:: Record extracts
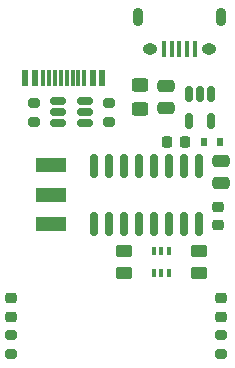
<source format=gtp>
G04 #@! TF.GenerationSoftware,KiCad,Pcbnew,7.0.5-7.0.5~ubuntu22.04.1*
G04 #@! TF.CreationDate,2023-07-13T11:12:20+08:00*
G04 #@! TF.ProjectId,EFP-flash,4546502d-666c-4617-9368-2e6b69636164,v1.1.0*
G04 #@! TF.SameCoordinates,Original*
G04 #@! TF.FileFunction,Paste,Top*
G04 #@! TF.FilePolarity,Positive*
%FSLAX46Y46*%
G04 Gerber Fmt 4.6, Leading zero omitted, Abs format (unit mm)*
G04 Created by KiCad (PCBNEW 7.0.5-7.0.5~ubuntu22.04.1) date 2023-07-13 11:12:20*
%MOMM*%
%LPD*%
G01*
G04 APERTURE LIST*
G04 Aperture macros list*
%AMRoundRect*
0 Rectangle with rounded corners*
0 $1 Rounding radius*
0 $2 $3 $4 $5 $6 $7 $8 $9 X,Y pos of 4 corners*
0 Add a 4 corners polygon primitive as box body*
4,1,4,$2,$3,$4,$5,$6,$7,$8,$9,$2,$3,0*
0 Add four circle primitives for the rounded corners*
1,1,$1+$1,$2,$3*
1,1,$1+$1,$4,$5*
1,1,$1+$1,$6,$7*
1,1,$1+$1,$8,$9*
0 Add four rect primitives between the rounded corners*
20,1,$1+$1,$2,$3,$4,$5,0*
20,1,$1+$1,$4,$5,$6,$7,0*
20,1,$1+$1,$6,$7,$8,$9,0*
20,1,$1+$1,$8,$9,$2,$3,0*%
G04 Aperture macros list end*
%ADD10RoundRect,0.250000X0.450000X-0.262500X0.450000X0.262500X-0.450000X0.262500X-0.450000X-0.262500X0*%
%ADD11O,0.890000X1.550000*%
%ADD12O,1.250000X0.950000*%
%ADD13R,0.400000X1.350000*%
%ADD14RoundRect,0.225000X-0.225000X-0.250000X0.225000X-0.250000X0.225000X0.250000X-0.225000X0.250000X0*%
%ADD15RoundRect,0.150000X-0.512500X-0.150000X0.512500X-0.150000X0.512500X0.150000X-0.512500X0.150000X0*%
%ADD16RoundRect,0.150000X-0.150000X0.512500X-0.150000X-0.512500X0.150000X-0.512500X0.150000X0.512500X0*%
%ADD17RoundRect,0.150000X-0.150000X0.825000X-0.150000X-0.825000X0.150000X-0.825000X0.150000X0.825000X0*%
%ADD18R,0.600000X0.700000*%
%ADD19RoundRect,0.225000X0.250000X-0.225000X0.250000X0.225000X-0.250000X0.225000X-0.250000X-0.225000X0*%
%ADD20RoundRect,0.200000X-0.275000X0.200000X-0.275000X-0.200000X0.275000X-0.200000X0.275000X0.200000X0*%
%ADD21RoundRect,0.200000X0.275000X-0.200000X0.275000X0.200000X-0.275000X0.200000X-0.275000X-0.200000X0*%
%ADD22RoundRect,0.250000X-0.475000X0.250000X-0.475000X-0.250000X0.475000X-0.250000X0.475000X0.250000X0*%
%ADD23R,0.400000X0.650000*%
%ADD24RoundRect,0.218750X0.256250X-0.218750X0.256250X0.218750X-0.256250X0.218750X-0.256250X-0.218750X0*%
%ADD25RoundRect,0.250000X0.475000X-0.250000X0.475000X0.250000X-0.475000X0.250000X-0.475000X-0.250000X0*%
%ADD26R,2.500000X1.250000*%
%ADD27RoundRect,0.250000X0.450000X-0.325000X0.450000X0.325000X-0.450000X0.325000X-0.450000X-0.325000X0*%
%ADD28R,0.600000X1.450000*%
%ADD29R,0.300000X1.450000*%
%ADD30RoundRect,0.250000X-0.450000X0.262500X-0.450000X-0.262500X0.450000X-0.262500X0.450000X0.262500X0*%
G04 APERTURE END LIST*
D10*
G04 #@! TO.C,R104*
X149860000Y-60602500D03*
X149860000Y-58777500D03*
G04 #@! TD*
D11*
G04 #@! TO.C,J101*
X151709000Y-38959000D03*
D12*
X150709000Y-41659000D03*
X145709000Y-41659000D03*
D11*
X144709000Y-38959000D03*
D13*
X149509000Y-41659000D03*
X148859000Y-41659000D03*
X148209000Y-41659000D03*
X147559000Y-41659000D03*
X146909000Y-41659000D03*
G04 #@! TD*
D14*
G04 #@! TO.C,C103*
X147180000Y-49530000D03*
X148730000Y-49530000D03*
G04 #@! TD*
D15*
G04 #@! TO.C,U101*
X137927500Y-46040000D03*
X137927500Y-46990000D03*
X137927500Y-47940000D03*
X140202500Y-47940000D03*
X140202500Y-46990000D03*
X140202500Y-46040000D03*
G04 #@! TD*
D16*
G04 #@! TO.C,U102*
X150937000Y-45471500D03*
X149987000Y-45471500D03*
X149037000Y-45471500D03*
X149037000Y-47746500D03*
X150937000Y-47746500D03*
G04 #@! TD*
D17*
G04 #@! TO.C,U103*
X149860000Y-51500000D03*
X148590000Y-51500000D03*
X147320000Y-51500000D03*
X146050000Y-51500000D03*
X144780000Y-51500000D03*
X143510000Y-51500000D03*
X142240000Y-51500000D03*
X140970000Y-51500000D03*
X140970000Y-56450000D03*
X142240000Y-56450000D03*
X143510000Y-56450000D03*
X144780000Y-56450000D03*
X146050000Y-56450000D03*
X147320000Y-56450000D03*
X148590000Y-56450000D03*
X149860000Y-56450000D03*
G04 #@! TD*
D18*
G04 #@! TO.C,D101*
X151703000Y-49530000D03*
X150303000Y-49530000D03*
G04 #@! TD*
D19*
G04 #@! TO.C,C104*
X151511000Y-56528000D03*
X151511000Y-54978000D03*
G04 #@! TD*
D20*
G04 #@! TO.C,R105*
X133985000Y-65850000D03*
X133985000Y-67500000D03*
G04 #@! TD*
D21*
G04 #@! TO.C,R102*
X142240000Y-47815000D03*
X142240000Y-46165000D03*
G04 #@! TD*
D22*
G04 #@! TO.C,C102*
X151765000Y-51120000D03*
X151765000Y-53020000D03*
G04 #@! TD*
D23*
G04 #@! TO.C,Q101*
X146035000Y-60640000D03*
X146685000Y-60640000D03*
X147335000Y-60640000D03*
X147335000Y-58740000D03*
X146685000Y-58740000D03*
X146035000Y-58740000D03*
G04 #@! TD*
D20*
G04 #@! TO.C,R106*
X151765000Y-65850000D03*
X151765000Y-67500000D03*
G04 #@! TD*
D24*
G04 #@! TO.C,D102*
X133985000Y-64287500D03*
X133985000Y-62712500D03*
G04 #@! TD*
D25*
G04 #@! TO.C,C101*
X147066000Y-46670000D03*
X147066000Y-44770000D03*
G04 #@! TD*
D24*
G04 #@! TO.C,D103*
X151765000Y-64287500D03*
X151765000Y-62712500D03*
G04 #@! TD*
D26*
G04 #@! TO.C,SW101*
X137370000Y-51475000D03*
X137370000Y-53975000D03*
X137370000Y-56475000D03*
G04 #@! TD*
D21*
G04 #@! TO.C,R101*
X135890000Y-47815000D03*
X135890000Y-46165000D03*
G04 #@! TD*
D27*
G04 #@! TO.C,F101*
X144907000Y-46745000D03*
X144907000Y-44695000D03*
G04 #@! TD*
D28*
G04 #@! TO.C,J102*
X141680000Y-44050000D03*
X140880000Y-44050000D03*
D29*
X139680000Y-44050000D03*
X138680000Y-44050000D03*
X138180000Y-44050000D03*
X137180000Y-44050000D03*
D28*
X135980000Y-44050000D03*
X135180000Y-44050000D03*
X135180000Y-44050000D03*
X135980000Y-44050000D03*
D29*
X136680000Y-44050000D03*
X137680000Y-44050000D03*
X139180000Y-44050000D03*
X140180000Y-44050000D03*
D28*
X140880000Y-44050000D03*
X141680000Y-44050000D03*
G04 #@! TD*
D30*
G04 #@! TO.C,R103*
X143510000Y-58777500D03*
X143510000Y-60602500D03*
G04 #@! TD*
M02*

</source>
::::
:: Record extracts
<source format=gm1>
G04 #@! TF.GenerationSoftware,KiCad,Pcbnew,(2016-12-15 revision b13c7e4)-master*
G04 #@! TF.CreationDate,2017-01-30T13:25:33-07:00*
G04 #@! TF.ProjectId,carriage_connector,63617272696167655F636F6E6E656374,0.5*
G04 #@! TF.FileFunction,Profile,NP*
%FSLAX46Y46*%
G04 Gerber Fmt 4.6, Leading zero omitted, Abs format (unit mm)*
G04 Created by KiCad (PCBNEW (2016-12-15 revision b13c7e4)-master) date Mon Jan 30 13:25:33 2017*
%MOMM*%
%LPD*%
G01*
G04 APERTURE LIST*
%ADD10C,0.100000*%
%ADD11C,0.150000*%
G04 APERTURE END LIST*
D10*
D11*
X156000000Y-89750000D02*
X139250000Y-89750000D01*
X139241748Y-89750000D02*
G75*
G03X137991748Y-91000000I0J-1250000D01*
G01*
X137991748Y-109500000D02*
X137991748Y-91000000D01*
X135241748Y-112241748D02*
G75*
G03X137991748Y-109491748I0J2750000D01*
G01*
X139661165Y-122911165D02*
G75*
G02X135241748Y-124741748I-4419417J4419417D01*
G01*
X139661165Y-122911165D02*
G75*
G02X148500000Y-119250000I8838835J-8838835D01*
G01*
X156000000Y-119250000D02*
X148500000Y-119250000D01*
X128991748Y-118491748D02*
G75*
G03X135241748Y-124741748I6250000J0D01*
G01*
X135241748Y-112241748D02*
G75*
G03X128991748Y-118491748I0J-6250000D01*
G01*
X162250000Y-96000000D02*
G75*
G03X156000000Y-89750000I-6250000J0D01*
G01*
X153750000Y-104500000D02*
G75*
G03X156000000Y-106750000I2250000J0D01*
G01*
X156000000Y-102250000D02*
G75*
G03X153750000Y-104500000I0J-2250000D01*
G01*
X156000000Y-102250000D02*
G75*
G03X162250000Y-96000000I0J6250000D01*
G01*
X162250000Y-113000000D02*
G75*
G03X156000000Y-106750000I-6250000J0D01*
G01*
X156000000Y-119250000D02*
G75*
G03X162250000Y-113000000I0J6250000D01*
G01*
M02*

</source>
::::
Task prompt — All that should be written out is the stretch of lines above between the one holding "X148209000Y-41659000D03*" and the one holding "X146050000Y-51500000D03*", inclusive, exactly as given.

Worked solution —
X148209000Y-41659000D03*
X147559000Y-41659000D03*
X146909000Y-41659000D03*
G04 #@! TD*
D14*
G04 #@! TO.C,C103*
X147180000Y-49530000D03*
X148730000Y-49530000D03*
G04 #@! TD*
D15*
G04 #@! TO.C,U101*
X137927500Y-46040000D03*
X137927500Y-46990000D03*
X137927500Y-47940000D03*
X140202500Y-47940000D03*
X140202500Y-46990000D03*
X140202500Y-46040000D03*
G04 #@! TD*
D16*
G04 #@! TO.C,U102*
X150937000Y-45471500D03*
X149987000Y-45471500D03*
X149037000Y-45471500D03*
X149037000Y-47746500D03*
X150937000Y-47746500D03*
G04 #@! TD*
D17*
G04 #@! TO.C,U103*
X149860000Y-51500000D03*
X148590000Y-51500000D03*
X147320000Y-51500000D03*
X146050000Y-51500000D03*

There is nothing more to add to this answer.